Geçtiğimiz yılın en iyi albümlerinden biriyle birlikteyiz bugün. ABD’li progresif/senfonik folk metal grubu WILDERUN, 2012′deki “Olden Tales & Deathly Trails”in ardından, geçtiğimiz yıl da “Sleep at the Edge of the Earth” ile görücüye çıktı. Grubu yakın zaman önce keşfettiğim için, bu müthiş albümü size zamanında duyuramamış olabiliriz, ancak her zamanki gibi, geç olsun güç olmasın.
WILDERUN’u keşfetmem, öncelikle “Sleep at the Edge of the Earth”ün kapağı sayesinde oldu. Kapaktaki hava, tazelik, yeşilin canlılığı, albümü merak etmeme fazlasıyla yetti. Ardından albümden çıkan “The Garden of Fire” single’ını dinledim ve bam! Artık bir WILDERUN dinleyicisiydim.
Albümü 8-10 kez dinledim ve “Sleep at the Edge of the Earth”ün neden geçtiğimiz yılın en iyilerinden biri olarak gösterildiğini fazlasıya anladım. WILDERUN, geleneksel Amerikan folk şarkılarını ve kendi orijinal bestelerini müthiş bir güzellikte harmanlayarak, folk metalin olabilecek en sofistike, sanatsal, görkemli, epik ve progresif anlayışlı örneklerinden bazılarını sunuyor. Brutal vokallerin etkinleştiği yerlerde progresif death metale de göz kırpan müzik, yerel enstrümanlar, varyasyonlu vokaller ve şenlik havasındaki pastoral hava ile yine de şahlanıyor amman.

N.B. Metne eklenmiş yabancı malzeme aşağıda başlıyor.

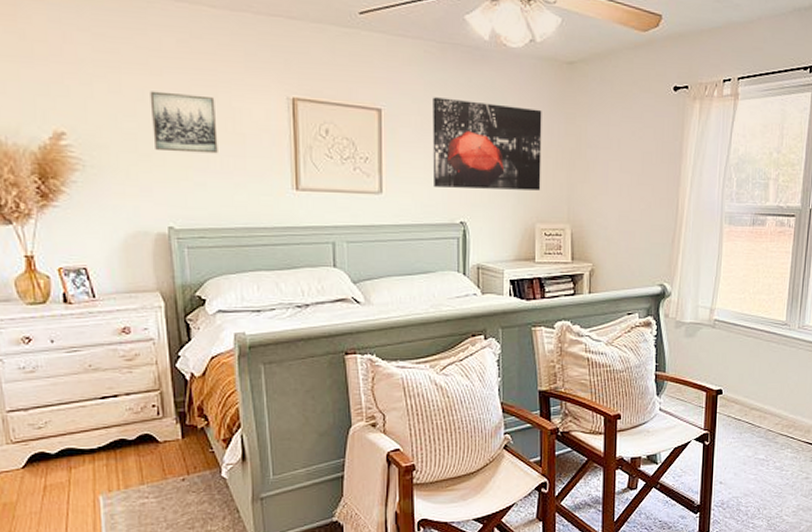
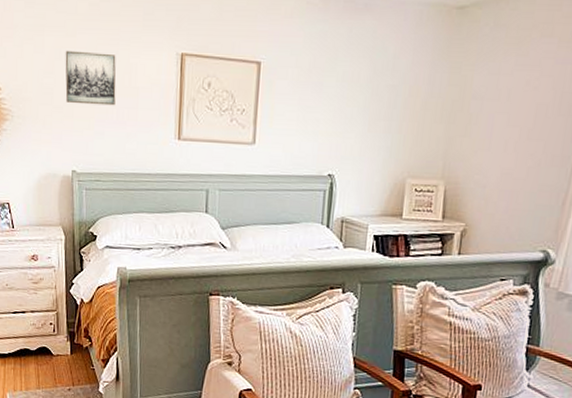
wall art: present [432,97,542,191] -> none [305,49,425,144]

Folk metalin hoppidi hoppidi yanından ziyade epik tarafına eğilen WILDERUN, esas adamı Evan Anderson Berry’nin öncülüğünde her açıdan zengin ve çok katmanlı bir işe imza atıyor. Özellikle vokaller, insanın içini ısıtan, berrak, ateş başındaki mandolinli ozan havası ile “bu dağlar, çayırlar benimdir” diye kükreyen brutal vokal arasında nefis bir ahenkle gidip geliyor. Özellikle clean vokallerde, hem ses rengi, hem dramatizasyon, hem de anlatıcı tavır babında FALCONER’dan Mathias Blad’ı anımsatan bir bilgelik ve sıcaklık var.

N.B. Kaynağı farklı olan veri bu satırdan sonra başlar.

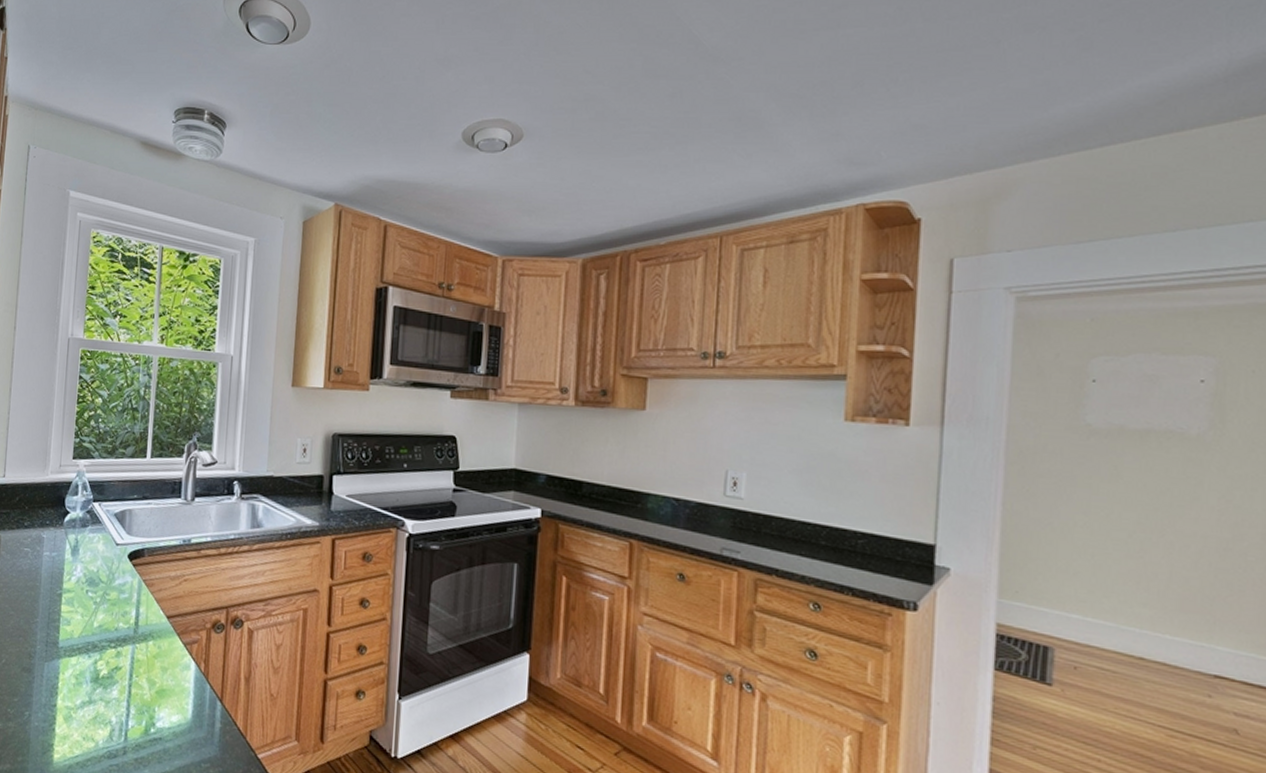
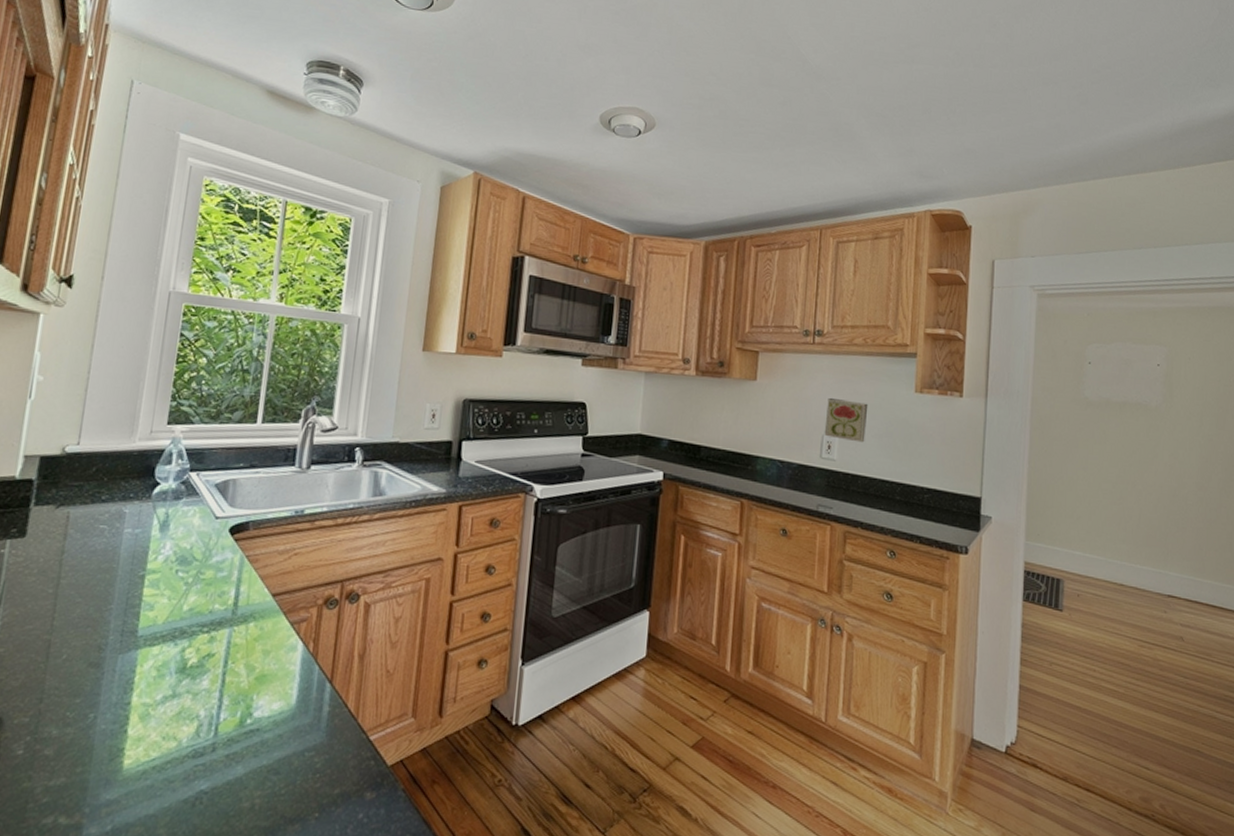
decorative tile: none [728,427,784,479] -> present [824,397,868,443]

Davulda Jon Teachey adlı arkadaşın da nefis bir performans sunduğu albümde, dulcimer, autoharp, banjo, mandolin, melodika gibi yerel tatlar da müziği alışıldık power metal tabanlı folk metalin çok üstüne taşıyor. Burada en önemli unsur, grubun şarkı yazımı, şarkıya karakter katma, parçaları birbirlerinden farklılaştırma ve yaratıcı fikirler bulma konusuna çok fazla eğilmiş ve tüm bunlarda başarılı olmuş olması. “Sleep at the Edge of the Earth”ü dinlerken, bir an bile jenerik bir folk metal albümü dinlediğinizi hissetmiyor, albümün barındırdığı progresif yapı ve oluşan görkemli atmosfere kapılmadan edemiyorsunuz.
“Sleep at the Edge of the Earth”ü tanımlamak için şu şarkıyı dinleyin yeter diyebileceğim bir şarkı yok. Her ne kadar single olarak seçilen “The Garden of Fire” muazzam bir sanat eseri olsa ve WILDERUN’un sayısız güzelliğini gözler önüne serse de, albüm her anıyla duyulmayı hak eden sayısız müthişlik barındırıyor.
Saat tutarak yazdığım bu kritikte, şu an 12. dakikadayım ve bu bir sayfadan uzun yazıyı bu kadar kısa sürede yazmış olmam, albümün nasıl sular seller gibi aktığının da bir kanıtı olsa gerek. 54 dakikalık süresi boyunca zerre sıkmayan ve her şarkısında size farklı zenginliklerini gösteren “Sleep at the Edge of the Earth”ü, folk metal seviyorsanız kesinlikle, metal seviyorsanız mutlaka, iyi müzik arıyorsanız da illâ ki dinleyin.
Muazzam albüm… Film müziği değil de üstüne film yapacak potansiyele sahip oooyyysssşş sevgim kabardı.